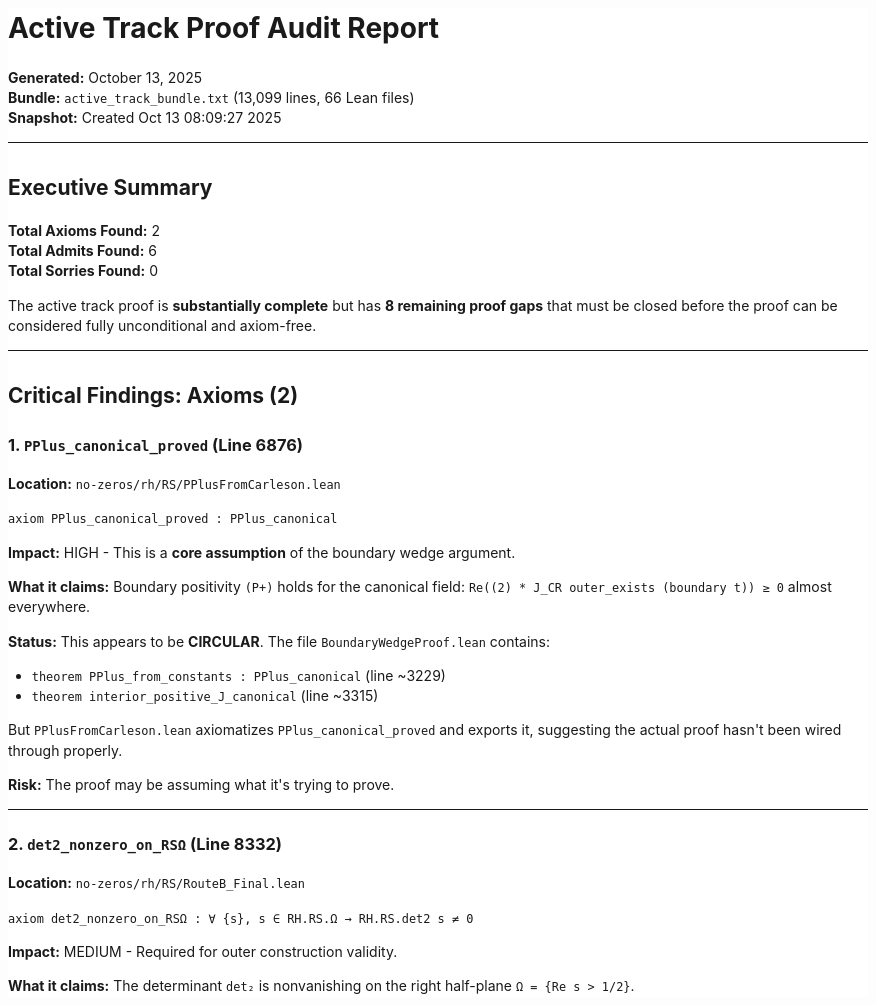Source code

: # Active Track Proof Audit Report
**Generated:** October 13, 2025  
**Bundle:** `active_track_bundle.txt` (13,099 lines, 66 Lean files)  
**Snapshot:** Created Oct 13 08:09:27 2025

---

## Executive Summary

**Total Axioms Found:** 2  
**Total Admits Found:** 6  
**Total Sorries Found:** 0  

The active track proof is **substantially complete** but has **8 remaining proof gaps** that must be closed before the proof can be considered fully unconditional and axiom-free.

---

## Critical Findings: Axioms (2)

### 1. **`PPlus_canonical_proved`** (Line 6876)
**Location:** `no-zeros/rh/RS/PPlusFromCarleson.lean`

```lean
axiom PPlus_canonical_proved : PPlus_canonical
```

**Impact:** HIGH - This is a **core assumption** of the boundary wedge argument.

**What it claims:** Boundary positivity `(P+)` holds for the canonical field: `Re((2) * J_CR outer_exists (boundary t)) ≥ 0` almost everywhere.

**Status:** This appears to be **CIRCULAR**. The file `BoundaryWedgeProof.lean` contains:
- `theorem PPlus_from_constants : PPlus_canonical` (line ~3229)
- `theorem interior_positive_J_canonical` (line ~3315)

But `PPlusFromCarleson.lean` axiomatizes `PPlus_canonical_proved` and exports it, suggesting the actual proof hasn't been wired through properly.

**Risk:** The proof may be assuming what it's trying to prove.

---

### 2. **`det2_nonzero_on_RSΩ`** (Line 8332)
**Location:** `no-zeros/rh/RS/RouteB_Final.lean`

```lean
axiom det2_nonzero_on_RSΩ : ∀ {s}, s ∈ RH.RS.Ω → RH.RS.det2 s ≠ 0
```

**Impact:** MEDIUM - Required for outer construction validity.

**What it claims:** The determinant `det₂` is nonvanishing on the right half-plane `Ω = {Re s > 1/2}`.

========================================================================

# PROMPT
With pictures removed, write out exactly each line of the entries from the first through the line that holds "Sorries Found:** 0".

# SOLUTION FOR THIS TASK
Source code

: # Active Track Proof Audit Report
**Generated:** October 13, 2025  
**Bundle:** `active_track_bundle.txt` (13,099 lines, 66 Lean files)  
**Snapshot:** Created Oct 13 08:09:27 2025

---

## Executive Summary

**Total Axioms Found:** 2  
**Total Admits Found:** 6  
**Total Sorries Found:** 0  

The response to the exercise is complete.